書籍「子どもの体験 学びと格差」をご紹介
——— 大学入試の変化や非認知能力ブームで、子供の体験までもが課金ゲーム化しており、
親たちは体験の詰め込み教育に駆り立てられ、
子どもたちは格差意識を刷り込まれる。
まるで「体験消費社会」だ ———。
今回ご紹介する おおたとしまさ氏の著書『子どもの体験 学びと格差』では、「体験格差」という言葉を手がかりに、大人たちを「体験の詰め込み教育」に駆り立てる風潮の正体に迫る一冊となっています。

体験をたくさんしたほうがいいと煽られた結果、お金のある子どもたちはたくさんの習い事をさせられ、かたやお金のない子どもたちは遊ぶ相手すらいない状態で地域に残される…。そんな、小学生たちの放課後の分断が、ある調査結果から浮かび上がってきたといいます。
100年以上の伝統があるキャンプから、プレーパーク、無料塾、駄菓子屋さんまで、体験を通した子どもたちの学びの現場をおおたとしまさ氏は訪ねました。現場からは、「体験格差」という概念そのものに対する疑念や困惑や批判の声が相次ぐ。
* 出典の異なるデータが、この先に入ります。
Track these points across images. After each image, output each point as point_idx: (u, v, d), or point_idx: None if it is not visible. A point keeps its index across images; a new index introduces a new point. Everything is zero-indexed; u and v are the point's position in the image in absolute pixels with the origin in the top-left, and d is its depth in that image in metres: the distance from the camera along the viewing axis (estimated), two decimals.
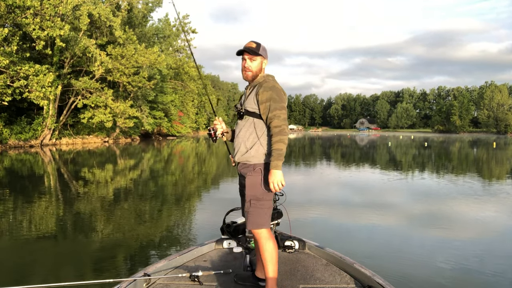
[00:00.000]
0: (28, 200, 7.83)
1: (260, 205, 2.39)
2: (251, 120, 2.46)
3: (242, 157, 2.47)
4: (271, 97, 2.37)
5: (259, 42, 2.50)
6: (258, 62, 2.48)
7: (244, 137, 2.47)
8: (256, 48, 2.46)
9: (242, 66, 2.50)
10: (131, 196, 8.41)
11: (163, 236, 5.30)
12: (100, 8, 25.84)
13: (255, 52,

そして本書は最後に、体験消費社会に対して3つの警告を発します。また、著者である おおたとしまさ氏が発する3つの警告について、体験格差解消を掲げて活動する複数の団体からの回答もそのまま収録されています。
子育てや教育に関心のある保護者や教育関係者だけでなく、「学びのあり方」を考えるすべての人にとって、本書は新たな視点と気づきをもたらしてくれる一冊です。